Exercise
Each line of the data holding "рабочее" should be found and copied.

Stored data entries

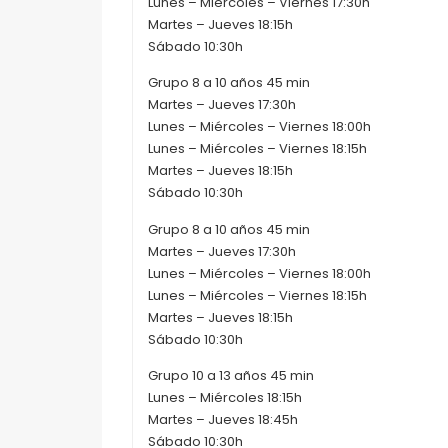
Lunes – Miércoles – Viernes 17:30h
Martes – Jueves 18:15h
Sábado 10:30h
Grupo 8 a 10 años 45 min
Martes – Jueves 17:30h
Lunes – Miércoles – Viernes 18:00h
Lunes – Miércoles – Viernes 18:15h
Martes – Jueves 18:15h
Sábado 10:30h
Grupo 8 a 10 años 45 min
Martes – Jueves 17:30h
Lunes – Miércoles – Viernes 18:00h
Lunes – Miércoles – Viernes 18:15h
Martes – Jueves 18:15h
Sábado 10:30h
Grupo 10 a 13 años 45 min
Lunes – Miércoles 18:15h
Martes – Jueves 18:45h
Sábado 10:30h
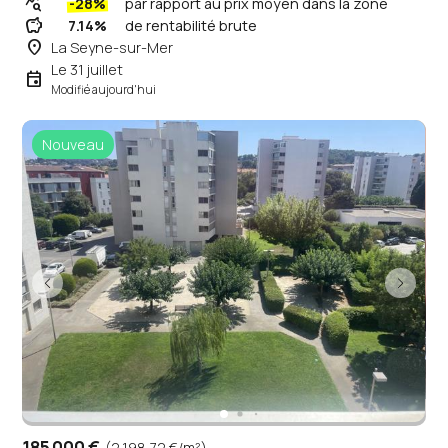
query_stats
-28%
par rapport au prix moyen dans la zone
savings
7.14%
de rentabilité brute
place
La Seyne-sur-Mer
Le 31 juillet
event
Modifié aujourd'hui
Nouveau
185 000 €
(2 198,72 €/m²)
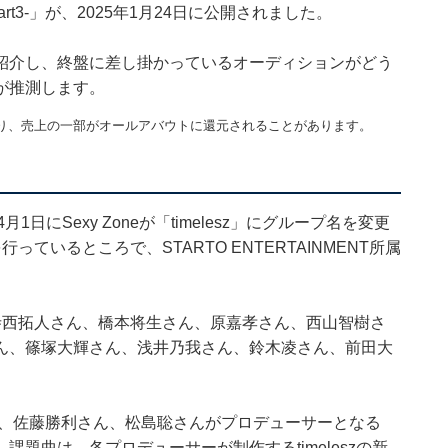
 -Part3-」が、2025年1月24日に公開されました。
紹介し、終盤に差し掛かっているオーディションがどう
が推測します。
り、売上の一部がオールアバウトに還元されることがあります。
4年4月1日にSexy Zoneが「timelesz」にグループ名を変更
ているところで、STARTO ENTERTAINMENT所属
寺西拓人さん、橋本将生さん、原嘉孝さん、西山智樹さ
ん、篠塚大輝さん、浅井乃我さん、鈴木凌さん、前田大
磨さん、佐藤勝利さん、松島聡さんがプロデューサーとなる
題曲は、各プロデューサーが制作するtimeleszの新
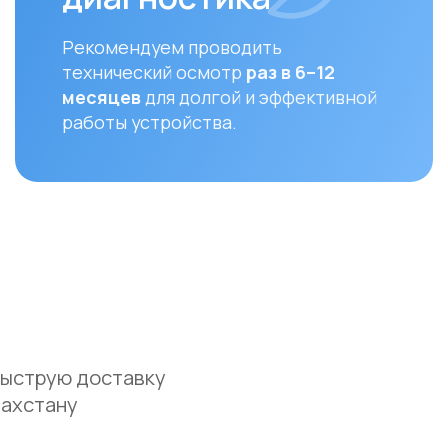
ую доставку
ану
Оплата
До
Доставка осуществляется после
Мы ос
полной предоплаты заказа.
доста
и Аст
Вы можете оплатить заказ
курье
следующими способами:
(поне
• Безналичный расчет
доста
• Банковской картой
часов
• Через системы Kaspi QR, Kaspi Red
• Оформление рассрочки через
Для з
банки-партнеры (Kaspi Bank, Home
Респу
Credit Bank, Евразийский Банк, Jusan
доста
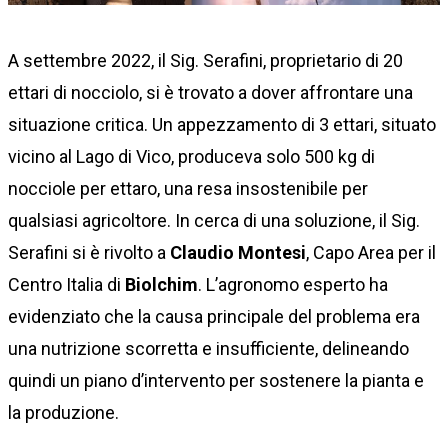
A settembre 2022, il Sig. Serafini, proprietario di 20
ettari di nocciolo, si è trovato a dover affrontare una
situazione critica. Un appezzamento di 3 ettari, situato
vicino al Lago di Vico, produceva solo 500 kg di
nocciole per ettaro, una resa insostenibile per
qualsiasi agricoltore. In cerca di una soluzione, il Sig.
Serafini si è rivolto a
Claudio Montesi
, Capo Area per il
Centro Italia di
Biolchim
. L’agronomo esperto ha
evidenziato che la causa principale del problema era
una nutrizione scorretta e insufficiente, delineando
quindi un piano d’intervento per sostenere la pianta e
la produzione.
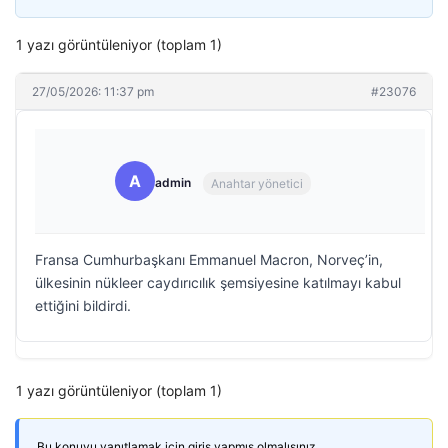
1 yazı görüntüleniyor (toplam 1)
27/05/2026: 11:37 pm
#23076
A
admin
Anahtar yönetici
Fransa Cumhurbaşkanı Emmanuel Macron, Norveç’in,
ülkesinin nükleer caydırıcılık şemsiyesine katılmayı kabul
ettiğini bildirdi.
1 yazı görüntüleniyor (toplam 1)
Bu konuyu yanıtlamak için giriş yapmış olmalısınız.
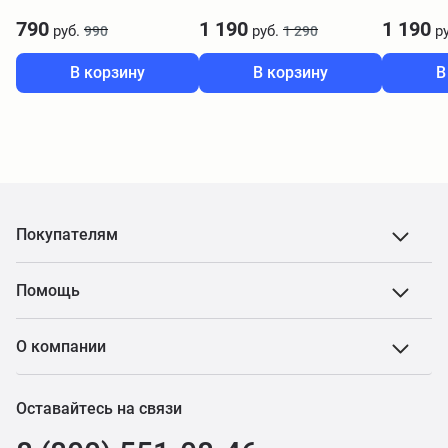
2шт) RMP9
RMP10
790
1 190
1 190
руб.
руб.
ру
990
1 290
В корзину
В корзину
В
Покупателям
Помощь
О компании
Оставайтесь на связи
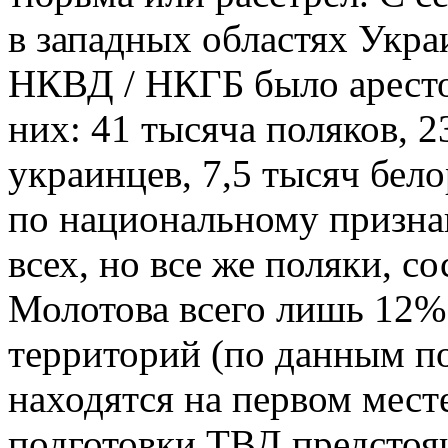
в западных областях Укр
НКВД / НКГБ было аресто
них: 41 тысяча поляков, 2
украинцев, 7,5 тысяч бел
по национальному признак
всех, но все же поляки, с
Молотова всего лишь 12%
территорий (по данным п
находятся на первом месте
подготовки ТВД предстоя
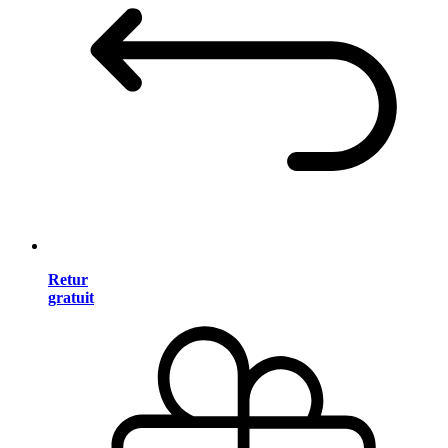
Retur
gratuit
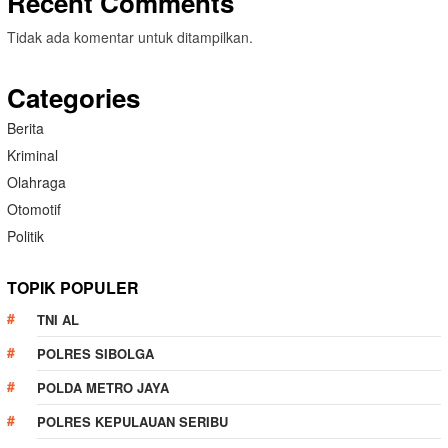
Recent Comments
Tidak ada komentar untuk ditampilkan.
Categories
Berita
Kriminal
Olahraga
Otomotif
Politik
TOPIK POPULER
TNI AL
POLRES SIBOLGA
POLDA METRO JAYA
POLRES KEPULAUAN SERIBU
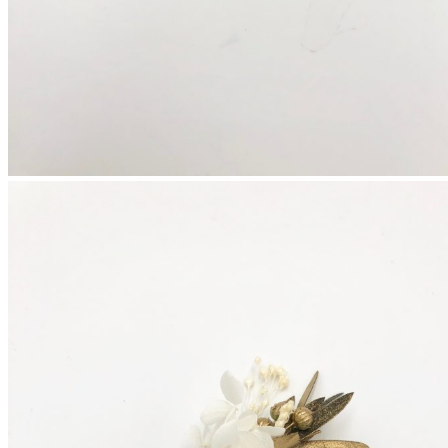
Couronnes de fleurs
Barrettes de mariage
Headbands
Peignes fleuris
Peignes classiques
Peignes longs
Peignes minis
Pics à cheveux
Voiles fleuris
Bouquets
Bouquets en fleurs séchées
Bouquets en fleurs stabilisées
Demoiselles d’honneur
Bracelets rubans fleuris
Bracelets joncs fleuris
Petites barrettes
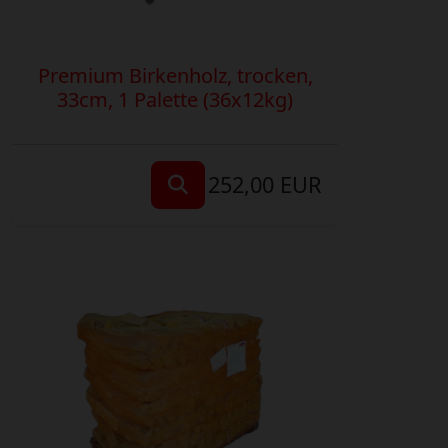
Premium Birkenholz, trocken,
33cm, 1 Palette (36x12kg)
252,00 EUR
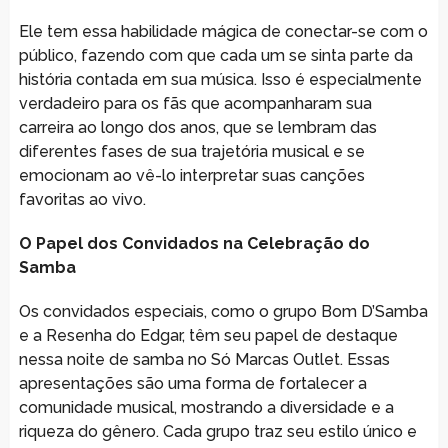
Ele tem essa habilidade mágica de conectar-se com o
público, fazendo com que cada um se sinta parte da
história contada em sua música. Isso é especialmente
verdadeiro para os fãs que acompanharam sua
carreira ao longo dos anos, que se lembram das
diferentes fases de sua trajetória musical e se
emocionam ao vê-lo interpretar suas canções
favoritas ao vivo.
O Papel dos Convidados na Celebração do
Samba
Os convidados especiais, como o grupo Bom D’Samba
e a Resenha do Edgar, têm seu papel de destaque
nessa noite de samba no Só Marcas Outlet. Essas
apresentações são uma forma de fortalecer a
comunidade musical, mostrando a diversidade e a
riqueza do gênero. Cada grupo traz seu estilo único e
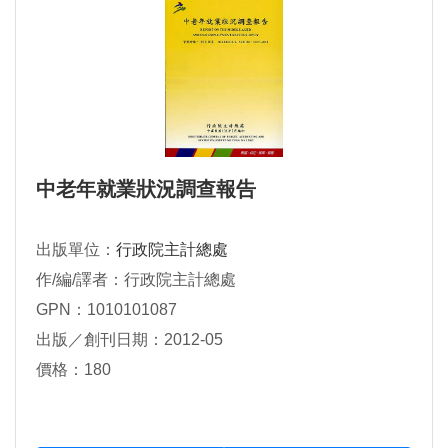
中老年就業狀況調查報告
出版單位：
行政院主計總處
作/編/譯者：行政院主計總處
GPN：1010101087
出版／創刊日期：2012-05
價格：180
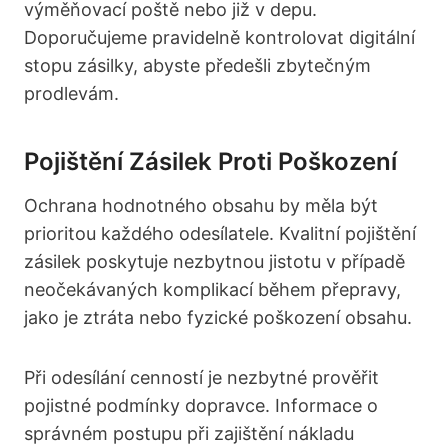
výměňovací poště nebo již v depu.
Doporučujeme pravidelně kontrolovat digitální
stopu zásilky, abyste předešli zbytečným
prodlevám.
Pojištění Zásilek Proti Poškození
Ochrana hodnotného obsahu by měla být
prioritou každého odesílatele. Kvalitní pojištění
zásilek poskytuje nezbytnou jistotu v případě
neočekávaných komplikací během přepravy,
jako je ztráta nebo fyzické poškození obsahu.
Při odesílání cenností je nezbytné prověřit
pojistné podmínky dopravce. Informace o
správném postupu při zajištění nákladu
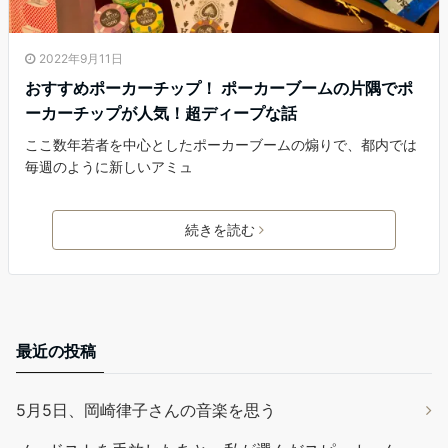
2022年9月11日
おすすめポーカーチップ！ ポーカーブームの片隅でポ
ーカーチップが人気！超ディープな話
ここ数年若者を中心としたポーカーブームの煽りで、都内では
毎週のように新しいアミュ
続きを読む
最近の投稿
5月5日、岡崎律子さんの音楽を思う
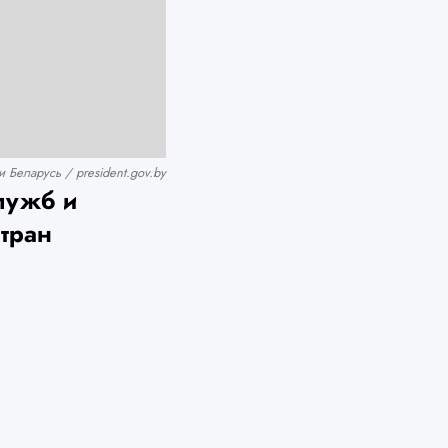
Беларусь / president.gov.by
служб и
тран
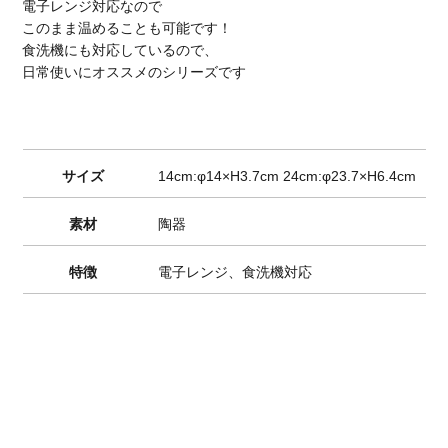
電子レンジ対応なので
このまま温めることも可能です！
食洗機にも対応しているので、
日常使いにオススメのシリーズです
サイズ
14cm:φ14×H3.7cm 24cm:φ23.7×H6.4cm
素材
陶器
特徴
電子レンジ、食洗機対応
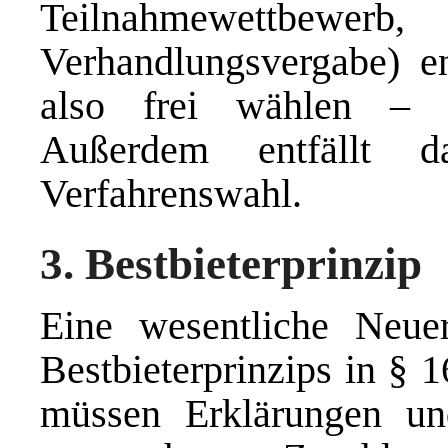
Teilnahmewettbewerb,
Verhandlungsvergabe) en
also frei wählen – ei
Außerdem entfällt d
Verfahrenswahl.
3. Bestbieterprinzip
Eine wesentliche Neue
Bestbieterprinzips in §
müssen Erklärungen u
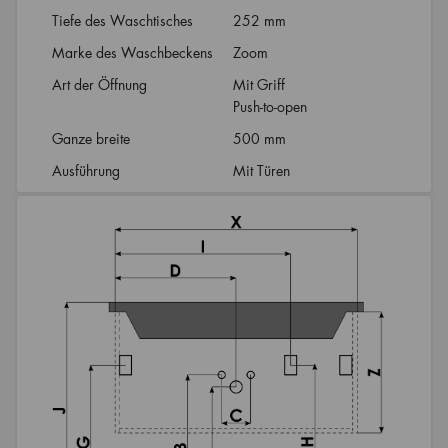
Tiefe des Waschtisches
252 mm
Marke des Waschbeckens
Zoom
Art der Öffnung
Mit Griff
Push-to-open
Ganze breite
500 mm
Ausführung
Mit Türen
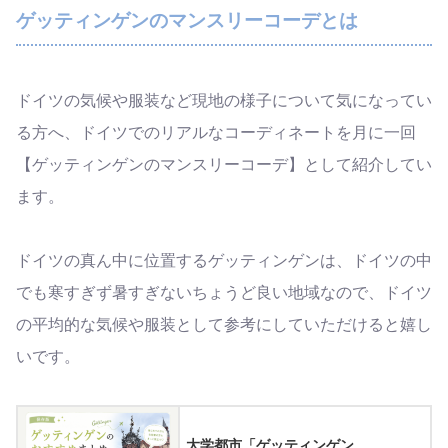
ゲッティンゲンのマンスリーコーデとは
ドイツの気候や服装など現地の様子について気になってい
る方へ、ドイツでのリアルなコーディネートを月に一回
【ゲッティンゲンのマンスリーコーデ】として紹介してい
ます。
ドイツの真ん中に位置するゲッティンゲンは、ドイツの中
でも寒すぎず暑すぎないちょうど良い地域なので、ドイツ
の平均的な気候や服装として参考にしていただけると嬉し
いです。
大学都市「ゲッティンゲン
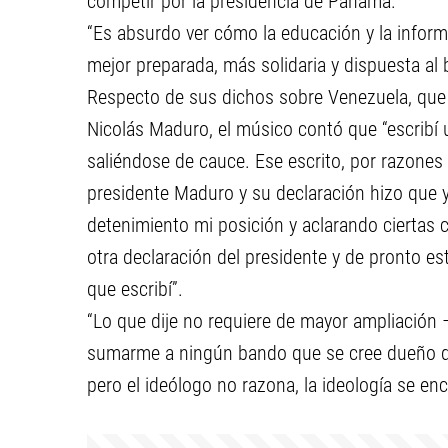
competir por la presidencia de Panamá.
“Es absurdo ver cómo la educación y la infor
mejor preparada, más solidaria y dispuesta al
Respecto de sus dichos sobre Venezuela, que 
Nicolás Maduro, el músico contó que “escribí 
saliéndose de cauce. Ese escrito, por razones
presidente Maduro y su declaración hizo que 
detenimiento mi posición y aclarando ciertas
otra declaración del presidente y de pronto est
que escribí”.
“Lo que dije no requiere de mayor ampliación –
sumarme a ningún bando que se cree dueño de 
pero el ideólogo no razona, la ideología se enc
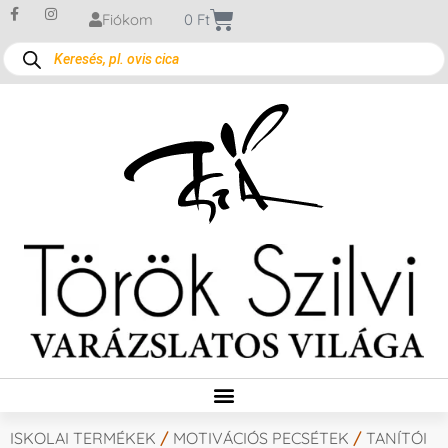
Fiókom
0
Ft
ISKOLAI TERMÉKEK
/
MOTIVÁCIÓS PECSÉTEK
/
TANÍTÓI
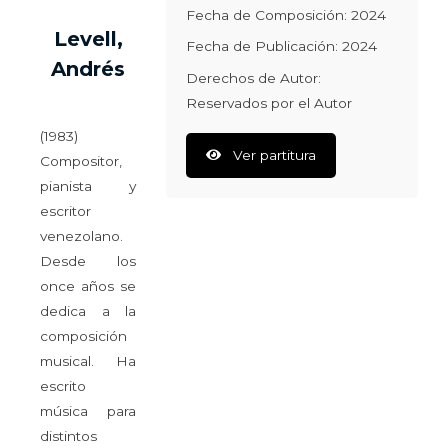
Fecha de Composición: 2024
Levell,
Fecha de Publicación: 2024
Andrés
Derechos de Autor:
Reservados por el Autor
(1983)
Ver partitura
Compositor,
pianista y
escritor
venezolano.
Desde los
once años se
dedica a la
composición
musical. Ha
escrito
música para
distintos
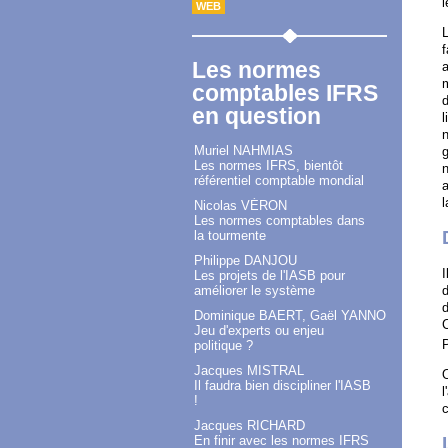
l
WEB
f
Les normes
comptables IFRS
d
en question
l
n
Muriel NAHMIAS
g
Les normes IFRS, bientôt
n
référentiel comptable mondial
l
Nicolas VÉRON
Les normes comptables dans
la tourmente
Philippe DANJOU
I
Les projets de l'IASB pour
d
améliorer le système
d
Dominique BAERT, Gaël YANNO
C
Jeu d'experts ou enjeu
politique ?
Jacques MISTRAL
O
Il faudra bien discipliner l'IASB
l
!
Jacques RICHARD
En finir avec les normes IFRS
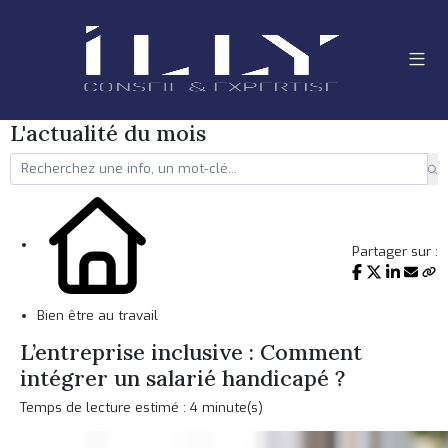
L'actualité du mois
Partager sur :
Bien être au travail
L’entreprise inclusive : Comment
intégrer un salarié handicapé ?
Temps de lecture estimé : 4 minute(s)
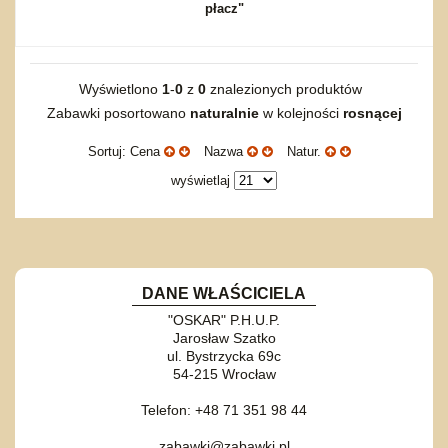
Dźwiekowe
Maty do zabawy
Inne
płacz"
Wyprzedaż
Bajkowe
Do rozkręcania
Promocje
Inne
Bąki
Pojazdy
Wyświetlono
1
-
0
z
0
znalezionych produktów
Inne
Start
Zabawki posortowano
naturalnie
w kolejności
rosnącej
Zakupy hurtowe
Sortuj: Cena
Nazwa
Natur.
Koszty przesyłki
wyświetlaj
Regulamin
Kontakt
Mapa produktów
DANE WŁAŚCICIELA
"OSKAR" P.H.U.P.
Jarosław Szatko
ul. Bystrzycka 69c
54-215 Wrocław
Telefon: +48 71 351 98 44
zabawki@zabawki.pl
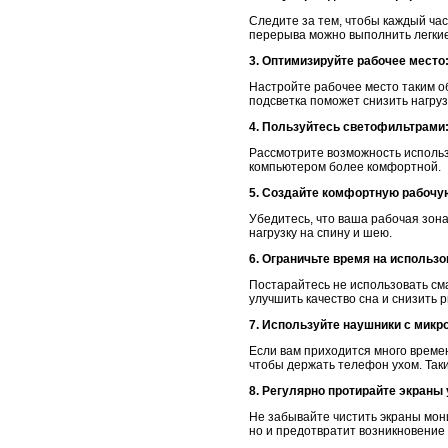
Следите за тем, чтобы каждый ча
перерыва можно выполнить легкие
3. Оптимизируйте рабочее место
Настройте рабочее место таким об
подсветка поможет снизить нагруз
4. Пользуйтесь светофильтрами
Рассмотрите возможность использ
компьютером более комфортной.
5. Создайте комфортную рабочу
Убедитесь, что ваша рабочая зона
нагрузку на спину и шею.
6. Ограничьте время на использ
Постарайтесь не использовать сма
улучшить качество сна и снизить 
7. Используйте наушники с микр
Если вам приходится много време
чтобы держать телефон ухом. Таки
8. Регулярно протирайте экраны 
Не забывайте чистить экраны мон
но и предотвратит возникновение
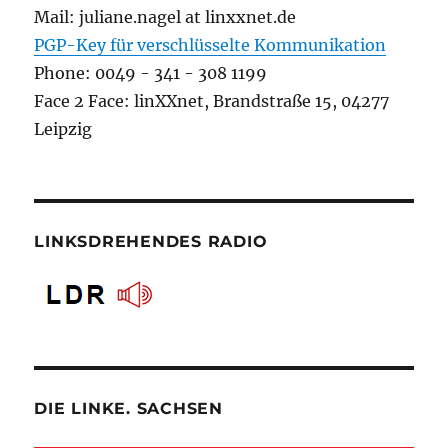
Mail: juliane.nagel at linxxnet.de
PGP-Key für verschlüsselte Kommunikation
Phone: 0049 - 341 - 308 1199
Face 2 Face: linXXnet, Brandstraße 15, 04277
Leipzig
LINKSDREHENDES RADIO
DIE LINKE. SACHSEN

Answer area
3. Оптимизируйте рабочее место
Настройте рабочее место таким об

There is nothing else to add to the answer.